→ PROVIDED ENTRIES

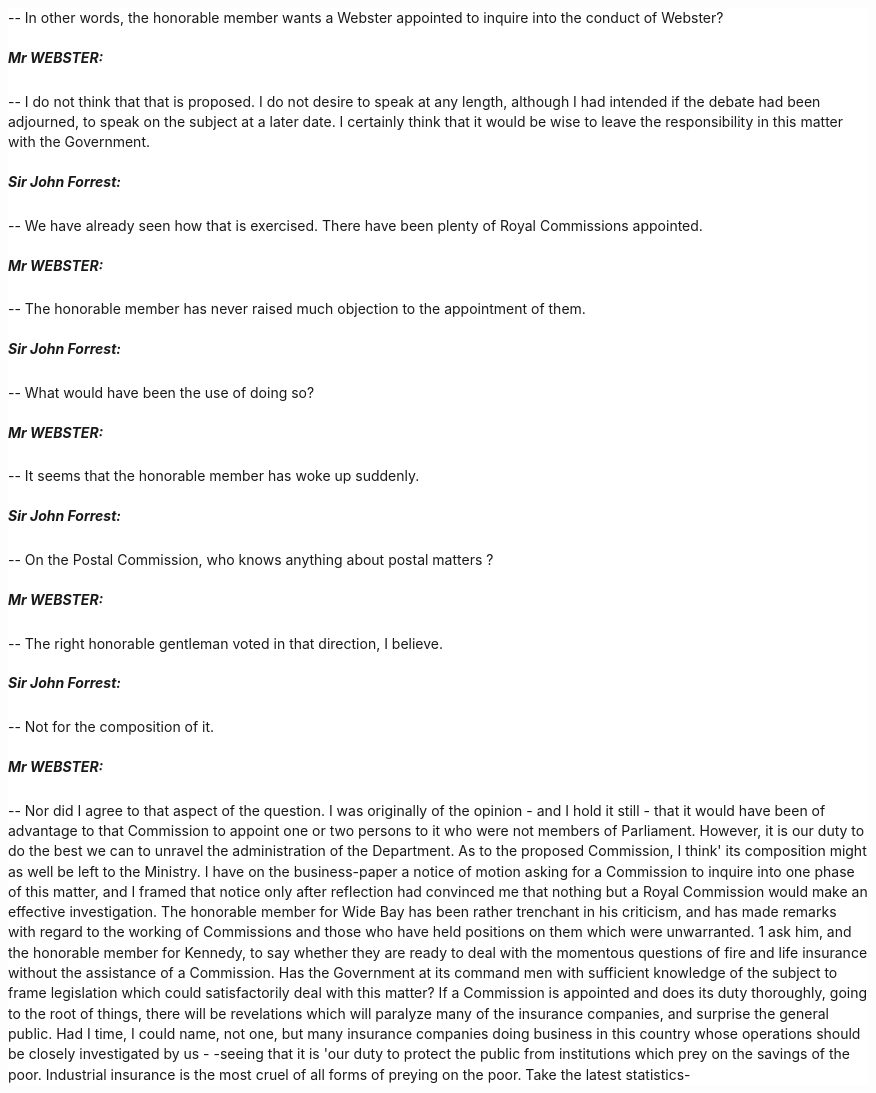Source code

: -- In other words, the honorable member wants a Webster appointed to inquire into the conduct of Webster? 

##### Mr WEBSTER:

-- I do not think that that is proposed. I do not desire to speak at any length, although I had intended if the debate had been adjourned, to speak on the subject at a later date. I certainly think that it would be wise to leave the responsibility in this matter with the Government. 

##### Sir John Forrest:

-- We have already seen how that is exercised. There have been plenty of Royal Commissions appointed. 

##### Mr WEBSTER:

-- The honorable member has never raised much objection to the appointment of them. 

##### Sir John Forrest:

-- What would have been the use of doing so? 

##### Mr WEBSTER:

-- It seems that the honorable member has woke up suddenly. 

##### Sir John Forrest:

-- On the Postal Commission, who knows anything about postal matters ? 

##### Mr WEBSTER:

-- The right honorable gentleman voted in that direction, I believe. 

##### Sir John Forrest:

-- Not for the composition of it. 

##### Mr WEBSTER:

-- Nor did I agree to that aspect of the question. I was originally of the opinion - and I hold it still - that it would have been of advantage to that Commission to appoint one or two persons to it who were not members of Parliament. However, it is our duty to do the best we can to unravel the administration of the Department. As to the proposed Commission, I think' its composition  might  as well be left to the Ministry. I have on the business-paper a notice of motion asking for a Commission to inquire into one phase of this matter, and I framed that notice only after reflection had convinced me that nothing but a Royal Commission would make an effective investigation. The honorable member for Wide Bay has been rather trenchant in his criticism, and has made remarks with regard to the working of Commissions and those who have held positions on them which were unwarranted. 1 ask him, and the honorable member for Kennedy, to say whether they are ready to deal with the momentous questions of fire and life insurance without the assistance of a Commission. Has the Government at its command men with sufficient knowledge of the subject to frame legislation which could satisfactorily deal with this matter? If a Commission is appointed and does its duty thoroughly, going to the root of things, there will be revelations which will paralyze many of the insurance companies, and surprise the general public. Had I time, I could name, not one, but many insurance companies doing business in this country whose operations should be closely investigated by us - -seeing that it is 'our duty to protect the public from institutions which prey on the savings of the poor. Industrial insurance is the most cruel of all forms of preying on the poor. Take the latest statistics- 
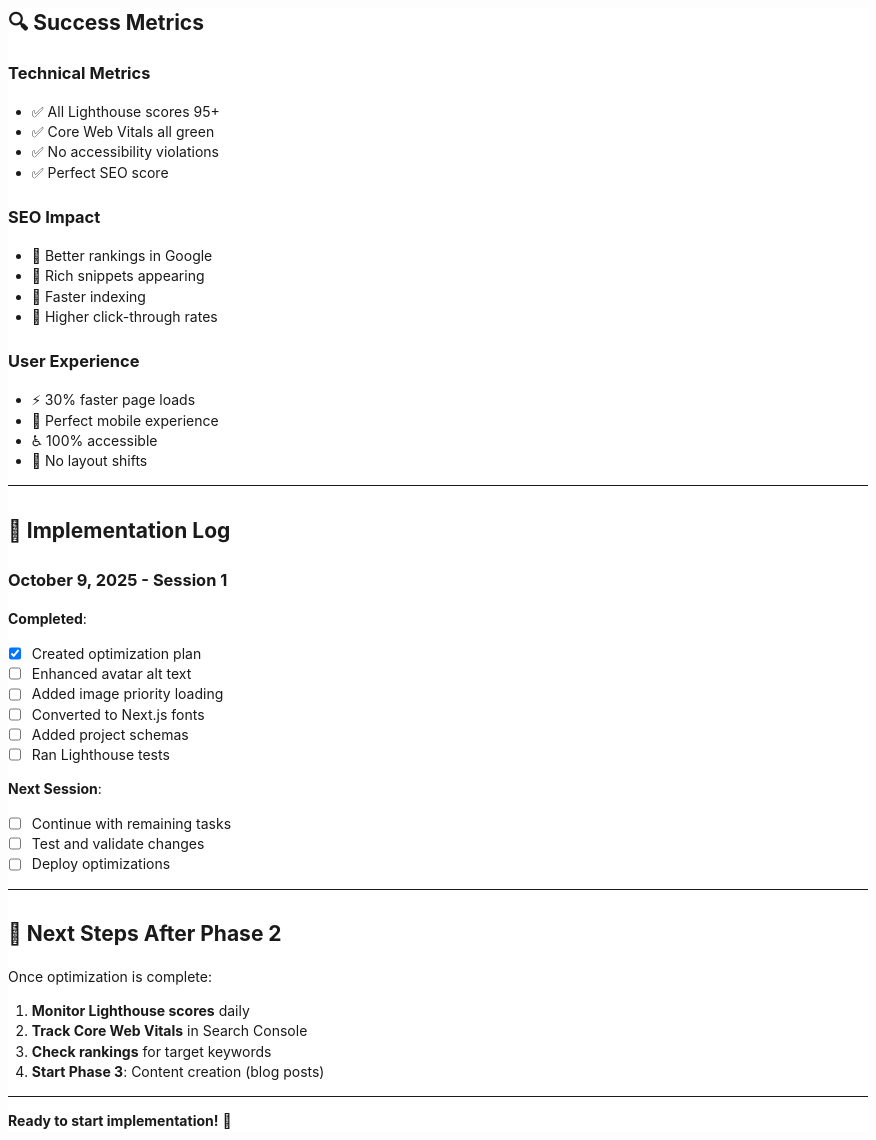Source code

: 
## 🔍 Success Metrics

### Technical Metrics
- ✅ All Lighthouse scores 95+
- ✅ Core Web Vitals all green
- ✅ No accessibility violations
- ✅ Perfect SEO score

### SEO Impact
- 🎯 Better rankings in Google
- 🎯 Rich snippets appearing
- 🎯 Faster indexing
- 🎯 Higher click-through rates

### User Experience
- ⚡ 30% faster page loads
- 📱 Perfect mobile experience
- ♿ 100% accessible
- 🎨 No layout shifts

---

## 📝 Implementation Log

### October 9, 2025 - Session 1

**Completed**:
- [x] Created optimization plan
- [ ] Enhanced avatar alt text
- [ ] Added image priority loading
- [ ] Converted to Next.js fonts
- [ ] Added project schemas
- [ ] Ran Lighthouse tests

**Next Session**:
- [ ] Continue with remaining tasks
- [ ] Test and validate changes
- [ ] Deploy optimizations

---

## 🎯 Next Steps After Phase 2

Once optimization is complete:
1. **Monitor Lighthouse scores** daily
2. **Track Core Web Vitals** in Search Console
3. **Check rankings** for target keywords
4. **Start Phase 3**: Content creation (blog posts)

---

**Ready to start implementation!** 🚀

→ TO DO
Transcribe exactly the line containing "2. **Track Core" and all remaining lines of the material, ending with the last one.

→ FINISHED TASK
2. **Track Core Web Vitals** in Search Console
3. **Check rankings** for target keywords
4. **Start Phase 3**: Content creation (blog posts)

---

**Ready to start implementation!** 🚀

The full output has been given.